Simply stated, grace is the free and unmerited favor of God. In other words, we don’t deserve it; not to say we’re bad and we therefore deserve something less, but rather, for me, I mean that we are given the beauty of a sunrise, the smell of a baby’s head, puppy breath and laughter not because we can demonstrate that we have invested any of our own efforts, but because at the core of it, God is GOOD. And generous.
I have thought about this idea a lot lately, as I have been working with my peers to help raise enough money to erase the legal assistance debts of a prisoner we’ve ministered to in Georgia.
Does he deserve this? No. He has been, at times, rude and insulting. He has lied to us. He has abused the privilege of having an outsider communicate with an inmate. He has literally done nothing which could merit this action on our part.

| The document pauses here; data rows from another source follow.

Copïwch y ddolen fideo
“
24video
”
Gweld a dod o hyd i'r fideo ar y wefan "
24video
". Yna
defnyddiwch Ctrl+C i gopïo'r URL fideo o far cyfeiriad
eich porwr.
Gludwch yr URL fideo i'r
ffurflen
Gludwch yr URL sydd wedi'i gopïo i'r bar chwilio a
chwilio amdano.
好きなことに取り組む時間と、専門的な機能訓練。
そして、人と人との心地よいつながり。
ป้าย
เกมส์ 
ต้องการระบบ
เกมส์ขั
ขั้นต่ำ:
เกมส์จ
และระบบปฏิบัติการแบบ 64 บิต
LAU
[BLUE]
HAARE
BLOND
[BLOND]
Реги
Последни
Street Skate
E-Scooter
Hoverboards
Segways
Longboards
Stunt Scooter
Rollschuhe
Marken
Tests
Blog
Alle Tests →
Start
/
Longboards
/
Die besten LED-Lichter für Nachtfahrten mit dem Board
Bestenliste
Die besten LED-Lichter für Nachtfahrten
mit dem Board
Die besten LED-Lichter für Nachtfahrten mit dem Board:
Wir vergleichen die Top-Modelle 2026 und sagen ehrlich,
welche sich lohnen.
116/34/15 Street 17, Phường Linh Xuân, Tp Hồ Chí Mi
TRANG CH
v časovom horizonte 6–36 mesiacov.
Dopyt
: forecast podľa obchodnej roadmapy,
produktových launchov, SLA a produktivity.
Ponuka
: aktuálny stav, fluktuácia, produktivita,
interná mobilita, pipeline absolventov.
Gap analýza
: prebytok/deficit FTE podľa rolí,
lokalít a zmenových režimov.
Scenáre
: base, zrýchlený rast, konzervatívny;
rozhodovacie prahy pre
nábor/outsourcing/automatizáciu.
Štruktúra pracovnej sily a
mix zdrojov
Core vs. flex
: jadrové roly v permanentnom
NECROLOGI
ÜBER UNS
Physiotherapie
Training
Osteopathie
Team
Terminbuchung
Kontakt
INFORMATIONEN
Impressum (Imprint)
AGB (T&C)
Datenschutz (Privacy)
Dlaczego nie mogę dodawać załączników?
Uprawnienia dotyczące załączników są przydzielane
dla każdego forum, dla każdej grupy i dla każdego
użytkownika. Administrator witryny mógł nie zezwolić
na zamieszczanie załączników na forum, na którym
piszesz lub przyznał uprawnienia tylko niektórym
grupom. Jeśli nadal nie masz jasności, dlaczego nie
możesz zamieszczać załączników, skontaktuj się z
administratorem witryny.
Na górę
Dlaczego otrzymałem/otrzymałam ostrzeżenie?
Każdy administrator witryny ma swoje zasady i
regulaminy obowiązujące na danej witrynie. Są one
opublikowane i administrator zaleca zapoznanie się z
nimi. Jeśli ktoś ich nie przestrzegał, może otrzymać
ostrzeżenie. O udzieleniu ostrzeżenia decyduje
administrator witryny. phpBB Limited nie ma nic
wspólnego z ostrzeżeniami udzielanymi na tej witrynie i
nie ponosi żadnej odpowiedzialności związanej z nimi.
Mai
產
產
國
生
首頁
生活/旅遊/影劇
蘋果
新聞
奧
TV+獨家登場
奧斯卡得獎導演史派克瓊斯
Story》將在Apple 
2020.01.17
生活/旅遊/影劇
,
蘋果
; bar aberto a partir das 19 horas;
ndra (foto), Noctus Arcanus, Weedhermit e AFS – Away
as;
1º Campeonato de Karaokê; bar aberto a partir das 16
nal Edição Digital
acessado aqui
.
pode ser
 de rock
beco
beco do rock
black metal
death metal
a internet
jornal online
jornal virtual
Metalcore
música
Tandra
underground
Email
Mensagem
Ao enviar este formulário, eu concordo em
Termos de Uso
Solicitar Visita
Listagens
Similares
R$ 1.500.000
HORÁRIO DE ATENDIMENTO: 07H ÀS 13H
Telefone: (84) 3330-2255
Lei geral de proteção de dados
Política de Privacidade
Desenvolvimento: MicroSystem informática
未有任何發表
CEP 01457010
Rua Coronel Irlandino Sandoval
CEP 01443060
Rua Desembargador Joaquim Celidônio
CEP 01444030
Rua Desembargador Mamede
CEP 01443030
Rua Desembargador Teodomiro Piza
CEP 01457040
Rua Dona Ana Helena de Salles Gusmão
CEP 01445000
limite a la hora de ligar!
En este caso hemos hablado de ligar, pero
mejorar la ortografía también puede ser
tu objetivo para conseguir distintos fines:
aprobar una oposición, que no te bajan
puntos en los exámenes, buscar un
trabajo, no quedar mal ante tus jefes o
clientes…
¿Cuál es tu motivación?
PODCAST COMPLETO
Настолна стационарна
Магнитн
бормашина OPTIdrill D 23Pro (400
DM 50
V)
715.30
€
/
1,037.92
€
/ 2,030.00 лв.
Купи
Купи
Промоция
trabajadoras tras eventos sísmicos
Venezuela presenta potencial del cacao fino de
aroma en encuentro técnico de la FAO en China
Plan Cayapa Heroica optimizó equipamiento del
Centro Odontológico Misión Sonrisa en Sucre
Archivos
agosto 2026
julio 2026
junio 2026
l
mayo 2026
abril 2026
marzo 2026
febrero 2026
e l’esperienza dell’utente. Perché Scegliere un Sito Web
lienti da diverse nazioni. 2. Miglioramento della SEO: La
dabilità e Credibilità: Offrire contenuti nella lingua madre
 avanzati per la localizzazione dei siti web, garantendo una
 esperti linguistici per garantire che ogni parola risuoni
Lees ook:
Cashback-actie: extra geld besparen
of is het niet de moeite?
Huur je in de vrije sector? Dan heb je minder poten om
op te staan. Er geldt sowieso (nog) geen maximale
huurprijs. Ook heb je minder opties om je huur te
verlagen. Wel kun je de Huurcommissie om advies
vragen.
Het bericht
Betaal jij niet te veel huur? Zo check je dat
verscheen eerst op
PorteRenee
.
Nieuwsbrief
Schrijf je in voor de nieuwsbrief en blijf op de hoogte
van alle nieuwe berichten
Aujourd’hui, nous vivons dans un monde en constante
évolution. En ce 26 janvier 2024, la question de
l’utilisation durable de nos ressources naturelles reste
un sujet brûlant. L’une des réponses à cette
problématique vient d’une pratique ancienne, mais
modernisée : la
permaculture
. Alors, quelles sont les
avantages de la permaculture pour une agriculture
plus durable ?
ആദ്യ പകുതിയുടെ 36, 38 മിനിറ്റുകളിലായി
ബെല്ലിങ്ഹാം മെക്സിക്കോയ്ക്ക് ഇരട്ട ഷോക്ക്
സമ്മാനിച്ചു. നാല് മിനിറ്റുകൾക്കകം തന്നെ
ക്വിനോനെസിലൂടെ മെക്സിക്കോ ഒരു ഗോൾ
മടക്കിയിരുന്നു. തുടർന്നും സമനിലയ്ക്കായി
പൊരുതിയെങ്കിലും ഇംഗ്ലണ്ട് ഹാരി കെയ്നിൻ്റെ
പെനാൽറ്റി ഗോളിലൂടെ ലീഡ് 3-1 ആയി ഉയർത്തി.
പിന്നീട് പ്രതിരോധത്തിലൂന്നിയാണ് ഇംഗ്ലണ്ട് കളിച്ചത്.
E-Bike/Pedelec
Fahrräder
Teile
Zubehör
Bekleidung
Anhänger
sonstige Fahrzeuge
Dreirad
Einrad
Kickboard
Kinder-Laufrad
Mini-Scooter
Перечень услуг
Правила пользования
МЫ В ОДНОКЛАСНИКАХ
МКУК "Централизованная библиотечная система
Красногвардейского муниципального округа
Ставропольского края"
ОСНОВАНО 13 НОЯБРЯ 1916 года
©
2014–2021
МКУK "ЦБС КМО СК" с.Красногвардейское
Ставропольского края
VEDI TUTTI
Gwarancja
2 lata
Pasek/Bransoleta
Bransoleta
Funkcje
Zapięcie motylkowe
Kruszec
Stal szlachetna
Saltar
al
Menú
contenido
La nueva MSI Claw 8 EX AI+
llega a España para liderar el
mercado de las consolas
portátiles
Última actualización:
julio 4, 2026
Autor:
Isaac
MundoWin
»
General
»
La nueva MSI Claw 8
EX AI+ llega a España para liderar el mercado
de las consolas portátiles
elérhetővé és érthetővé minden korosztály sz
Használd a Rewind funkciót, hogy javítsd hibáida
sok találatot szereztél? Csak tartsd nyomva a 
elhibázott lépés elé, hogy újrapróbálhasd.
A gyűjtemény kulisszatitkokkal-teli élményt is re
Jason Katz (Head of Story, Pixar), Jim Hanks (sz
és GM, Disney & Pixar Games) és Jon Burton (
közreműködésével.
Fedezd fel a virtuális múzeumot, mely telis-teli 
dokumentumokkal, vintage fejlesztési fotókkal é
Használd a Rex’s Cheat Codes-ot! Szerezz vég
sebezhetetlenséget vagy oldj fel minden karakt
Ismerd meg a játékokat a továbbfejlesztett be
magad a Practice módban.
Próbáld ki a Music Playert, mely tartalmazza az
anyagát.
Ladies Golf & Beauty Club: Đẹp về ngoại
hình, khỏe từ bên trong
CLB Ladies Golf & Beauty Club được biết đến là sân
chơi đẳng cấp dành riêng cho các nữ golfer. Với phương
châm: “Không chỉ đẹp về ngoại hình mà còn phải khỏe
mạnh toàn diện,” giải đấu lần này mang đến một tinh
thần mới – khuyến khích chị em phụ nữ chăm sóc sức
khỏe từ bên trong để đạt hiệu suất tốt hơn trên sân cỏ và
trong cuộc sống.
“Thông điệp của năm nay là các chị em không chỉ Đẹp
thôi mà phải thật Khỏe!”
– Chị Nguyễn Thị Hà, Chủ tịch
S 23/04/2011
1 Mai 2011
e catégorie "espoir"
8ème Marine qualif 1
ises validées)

By erasing his debt, we can send him money directly. In prison, inmates are often underfed or fed poor quality meals. To supplement their food, outsiders can send money to their commissary accounts. But if the account has a negative balance, the money goes to that first. Because prison is a place where there is no grace.; no real justice. Just rules, often arbitrary, sometimes criminal in themselves, immoral and inhuman. Maddening (literally) holes of despair often run by people who are themselves caught in a life of desperation and gracelessness. Ultimately overseen by people who profit off human misery because, if we are stark and honest, they can’t find anything useful to offer so they manipulate, take advantage, and gather money by unethical means.
So why do we pay off his debt? Because we can. Because it is the right thing to do, regardless of his actions. Because grace is a value we hold, a divine quality we attempt to emulate in honor of God, who has been abundantly gracious to us.